The last option you suggest can be achieved using a pre-script but I would be very concerned to drop production unintentionally.
So I suggest the second option of adding an extra step to drop the database before calling SCA. Add this extra step only when you deploy to transient environments.
Andrea Angella
Lead Software Engineer | Red Gate
Website: www.productivecsharp.com
Twitter: @angella_andrea
Answers
For the devs,
A toggle in SCA's UI would be great. There are limited options for automating such for the devs (a new configuration copied from debug, with an added drop task?).
As for automation,
It has to run somewhere, and with a push to have consistent deployment tooling across environments, the drop code is somewhere inclusive to production deployments.
It would be great if SCA had an argument which could be driven from configuration so roll-your-own wasn't necessary.
But I agree, if my current choices are to put it in conditional SQL or our overall mgt scripts, the latter wins.
Thank you!
>integration/qa/staging/etc environment? Or a dev environment?

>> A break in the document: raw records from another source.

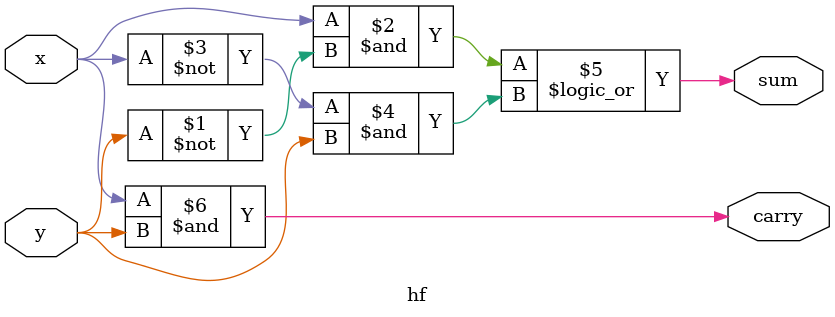
<source format=v>
module hf (x, y, sum, carry);
input x;
input y;
output wire sum;
output wire carry;
//wire sum,carry;
assign sum = (x & ~y) || (~x & y);
assign carry = x & y;
endmodule

</source>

Automation => all common environments, dev -> prod. Only lower environments ever get an automated 'drop' database, however.
UI => local/personal dev environments
While I think the idea of starting your db from scratch is great, there is the data issue. Loading a set of test data is something you need to consider, or I'd expect you would. In any case, if you start each dev session with a new db, I think you're ahead of most shops.
I'll drop a note to the team about how someone might integrate this with SCA-Client.
>write a script in the pre area
I think I'm still leaning towards keeping the drop controls outside of SQL scripts for now.
>Loading a set of test data is something you need to consider
Absolutely
We're in the midst of migrating an existing home-grown deployment system to SCA...
Primary development occurs within a personal environment, and gets built from scratch with basic metadata. Test-specific data is loaded only as necessary.
For non-prod shared environments, we have mixtures of fully redeployed and long-lived/migrated databases. We drive test-data loads from the tests scheduled against the particular database.
...as such, test-data will likely continue to be non-SCA, though now that you have me thinking about it... 💡 I do wonder if additional, data-only, SCA projects could be paired with our integration tests to package data & tests side by side. 🤔 ...that won't be until later this year though
It is probably best not to wire this into SCA as a feature because it is so simple to do. I like the way that SCA actually allows you to do things the way you prefer.
The trick is to delete the database and re-create it before you do the release. Because all your releases are identical (same source and the target is an empty database) you can use just one Release object. This saves a lot of time!